**Problema 1:** Na notícia sobre a conferência em Campo Grande, o que Cassy Monteiro disse que vai protocolar, e em qual órgão?
**Problema 2:** Dê continuidade à notícia sobre a conferência em Campo Grande a partir do último parágrafo.

**Trecho do texto:**
====

A primeira suplente de vereadora pelo PL em Campo Grande, Cassy Monteiro, anunciou nesta quinta-feira (21) que irá protocolar uma representação no Ministério Público contra a realização de um evento na capital sobre “crianças trans”, organizado com apoio da Defensoria Pública.
O evento intitulado como “4ª Conferência Estadual de Políticas e Direitos Humanos para a População LGBTQIA+ de Mato Grosso do Sul” acontecerá nos dia de hoje (21) e na sexta (22), em Campo Grande, com o tema “Construindo a Política Estadual dos Direitos das Pessoas LGBTQIA+”, e “Família, Afeto e Identidade: Construindo Pontes de Compreensão para Crianças Transgênero” qeu será ministrada por Thamirys Nunes, Presidente da ONG Minha Criança Trans. A conferência ocorrerá no Auditório Multiuso 2 da UFMS, localizado na Rua UFMS, Blovo VI, ao lado da Biblioteca Central, no bairro Pioneiros.

Em vídeo divulgado em suas redes sociais, Cassy repudiou a iniciativa e afirmou que o encontro promove uma ideologia perigosa que coloca em risco a vida e a saúde de crianças e adolescentes.

====

**Registros fornecidos:**
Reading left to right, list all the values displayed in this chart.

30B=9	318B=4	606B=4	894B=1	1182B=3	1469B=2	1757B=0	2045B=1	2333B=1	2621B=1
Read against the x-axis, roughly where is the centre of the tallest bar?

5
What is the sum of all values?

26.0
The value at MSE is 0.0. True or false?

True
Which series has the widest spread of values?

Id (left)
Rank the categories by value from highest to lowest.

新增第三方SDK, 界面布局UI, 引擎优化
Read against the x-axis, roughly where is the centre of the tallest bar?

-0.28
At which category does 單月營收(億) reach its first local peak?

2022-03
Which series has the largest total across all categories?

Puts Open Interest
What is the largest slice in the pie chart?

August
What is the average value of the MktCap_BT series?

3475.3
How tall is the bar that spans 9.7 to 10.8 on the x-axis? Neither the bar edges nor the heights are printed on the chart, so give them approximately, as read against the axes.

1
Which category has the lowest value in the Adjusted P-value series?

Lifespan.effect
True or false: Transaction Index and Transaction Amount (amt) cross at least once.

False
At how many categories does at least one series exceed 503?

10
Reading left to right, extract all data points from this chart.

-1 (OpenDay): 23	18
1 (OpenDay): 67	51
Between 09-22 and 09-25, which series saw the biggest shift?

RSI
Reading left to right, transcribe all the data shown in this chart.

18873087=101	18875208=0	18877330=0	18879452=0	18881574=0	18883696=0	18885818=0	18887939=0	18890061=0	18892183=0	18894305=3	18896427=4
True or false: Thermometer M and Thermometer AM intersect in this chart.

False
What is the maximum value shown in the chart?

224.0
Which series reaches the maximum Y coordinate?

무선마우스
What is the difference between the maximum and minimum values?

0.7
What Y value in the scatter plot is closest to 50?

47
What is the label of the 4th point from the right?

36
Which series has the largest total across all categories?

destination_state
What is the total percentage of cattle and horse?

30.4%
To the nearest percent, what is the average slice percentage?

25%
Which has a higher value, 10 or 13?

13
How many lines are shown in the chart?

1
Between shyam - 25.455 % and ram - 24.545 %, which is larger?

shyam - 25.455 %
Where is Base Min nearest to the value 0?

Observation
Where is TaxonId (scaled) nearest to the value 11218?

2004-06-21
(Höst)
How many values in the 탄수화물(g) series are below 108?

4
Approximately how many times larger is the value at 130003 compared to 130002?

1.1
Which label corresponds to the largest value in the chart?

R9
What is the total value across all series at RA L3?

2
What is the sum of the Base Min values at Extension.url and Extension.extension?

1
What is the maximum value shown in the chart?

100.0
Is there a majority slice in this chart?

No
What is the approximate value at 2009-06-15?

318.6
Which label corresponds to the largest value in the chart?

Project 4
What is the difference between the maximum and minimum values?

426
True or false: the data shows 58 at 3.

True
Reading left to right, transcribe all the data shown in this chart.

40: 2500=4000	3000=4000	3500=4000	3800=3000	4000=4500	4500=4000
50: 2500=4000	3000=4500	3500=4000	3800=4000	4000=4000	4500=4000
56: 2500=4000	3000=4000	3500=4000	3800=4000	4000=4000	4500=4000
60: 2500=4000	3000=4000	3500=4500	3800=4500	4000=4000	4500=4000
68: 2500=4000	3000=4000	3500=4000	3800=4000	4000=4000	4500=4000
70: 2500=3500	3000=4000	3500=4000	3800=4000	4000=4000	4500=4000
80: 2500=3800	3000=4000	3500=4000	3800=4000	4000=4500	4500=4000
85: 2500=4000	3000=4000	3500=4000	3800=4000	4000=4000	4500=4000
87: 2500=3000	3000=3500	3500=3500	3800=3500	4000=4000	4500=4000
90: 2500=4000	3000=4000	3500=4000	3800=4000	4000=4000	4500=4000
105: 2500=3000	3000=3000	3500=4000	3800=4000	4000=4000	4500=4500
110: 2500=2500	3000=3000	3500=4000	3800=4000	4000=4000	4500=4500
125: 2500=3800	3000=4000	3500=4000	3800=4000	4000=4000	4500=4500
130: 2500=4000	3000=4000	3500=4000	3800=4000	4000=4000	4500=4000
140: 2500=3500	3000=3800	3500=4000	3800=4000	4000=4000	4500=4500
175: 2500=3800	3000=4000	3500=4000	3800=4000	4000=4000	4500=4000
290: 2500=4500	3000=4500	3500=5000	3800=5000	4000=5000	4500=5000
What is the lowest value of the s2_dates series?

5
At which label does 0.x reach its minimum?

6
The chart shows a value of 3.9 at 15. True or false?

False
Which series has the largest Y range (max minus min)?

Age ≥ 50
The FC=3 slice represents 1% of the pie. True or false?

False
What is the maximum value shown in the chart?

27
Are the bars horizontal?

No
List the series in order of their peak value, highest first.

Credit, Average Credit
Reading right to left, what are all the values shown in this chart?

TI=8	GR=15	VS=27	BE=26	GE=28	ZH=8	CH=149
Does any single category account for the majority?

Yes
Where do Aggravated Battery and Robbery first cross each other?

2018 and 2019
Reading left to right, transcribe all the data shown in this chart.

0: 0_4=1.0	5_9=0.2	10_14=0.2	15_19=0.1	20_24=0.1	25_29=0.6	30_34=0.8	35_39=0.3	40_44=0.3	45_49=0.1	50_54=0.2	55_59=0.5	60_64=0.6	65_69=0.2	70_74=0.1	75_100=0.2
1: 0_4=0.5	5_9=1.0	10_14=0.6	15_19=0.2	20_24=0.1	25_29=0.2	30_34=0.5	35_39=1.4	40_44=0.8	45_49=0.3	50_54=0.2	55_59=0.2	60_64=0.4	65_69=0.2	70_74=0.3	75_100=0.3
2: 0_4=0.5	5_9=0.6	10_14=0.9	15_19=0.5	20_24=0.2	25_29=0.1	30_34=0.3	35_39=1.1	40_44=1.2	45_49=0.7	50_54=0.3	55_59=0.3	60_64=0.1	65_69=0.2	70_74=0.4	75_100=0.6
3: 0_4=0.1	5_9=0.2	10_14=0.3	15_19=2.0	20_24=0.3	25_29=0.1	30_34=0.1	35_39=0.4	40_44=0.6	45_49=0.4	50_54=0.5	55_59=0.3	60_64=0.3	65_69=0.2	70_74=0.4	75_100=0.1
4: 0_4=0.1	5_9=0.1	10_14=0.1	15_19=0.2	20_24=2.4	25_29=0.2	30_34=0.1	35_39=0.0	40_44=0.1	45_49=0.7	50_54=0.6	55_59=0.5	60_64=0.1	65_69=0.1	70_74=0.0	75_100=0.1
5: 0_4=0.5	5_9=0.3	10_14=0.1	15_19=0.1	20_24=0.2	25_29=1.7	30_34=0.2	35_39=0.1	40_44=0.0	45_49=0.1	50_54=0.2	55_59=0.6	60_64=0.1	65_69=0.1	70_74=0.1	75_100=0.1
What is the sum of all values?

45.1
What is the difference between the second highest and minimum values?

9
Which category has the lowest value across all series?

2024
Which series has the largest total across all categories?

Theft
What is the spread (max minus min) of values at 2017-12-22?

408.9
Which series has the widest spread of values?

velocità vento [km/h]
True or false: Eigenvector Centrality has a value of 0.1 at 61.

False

====

**Resposta 1:** Uma representação no Ministério Público.

**Resposta 2:**
“Crianças trans não existem. O que existem são meninos e meninas em formação sendo levados a acreditar que nasceram em corpos errados. Forçar uma criança com disforia a passar por uma transição não é ciência, é crueldade”, disse a suplente.
Segundo Cassy, estudos apontam que 88% dos jovens com disforia de gênero retomam naturalmente sua identidade biológica ao longo da adolescência. Ela destacou ainda que procedimentos de transição podem gerar danos irreversíveis, como infertilidade, depressão e ideação suicida.
Outro ponto levantado foi o papel da Defensoria Pública na realização do evento. Para Cassy, o órgão estaria se afastando de sua função principal de proteger famílias vulneráveis.
“Qual o sentido de um órgão que deveria proteger famílias vulneráveis financiar algo que pode destruir a vida de uma criança? Isso é violação do Estatuto da Criança e do Adolescente e um desvio de função”, criticou.
Mesmo sem ocupar atualmente um mandato, a suplente afirma que acionará o Ministério Público solicitando investigação. No requerimento, ela pede que sejam apurados quatro pontos principais:
- O possível uso indevido de recursos públicos no financiamento da atividade;
- A atuação da Defensoria Pública fora de sua finalidade institucional;
- O eventual custeio da participação de uma palestrante ligada a uma ONG pró-infância trans;
- A compatibilidade do evento com o Estatuto da Criança e do Adolescente (ECA).
“Essas perguntas não podem ser ignoradas. Não dá para aceitar que órgãos que deveriam proteger nossas crianças patrocinem algo que pode destruí-las. Precisamos buscar todas as medidas possíveis para que deixem nossas crianças em paz”, concluiu Cassy Monteiro.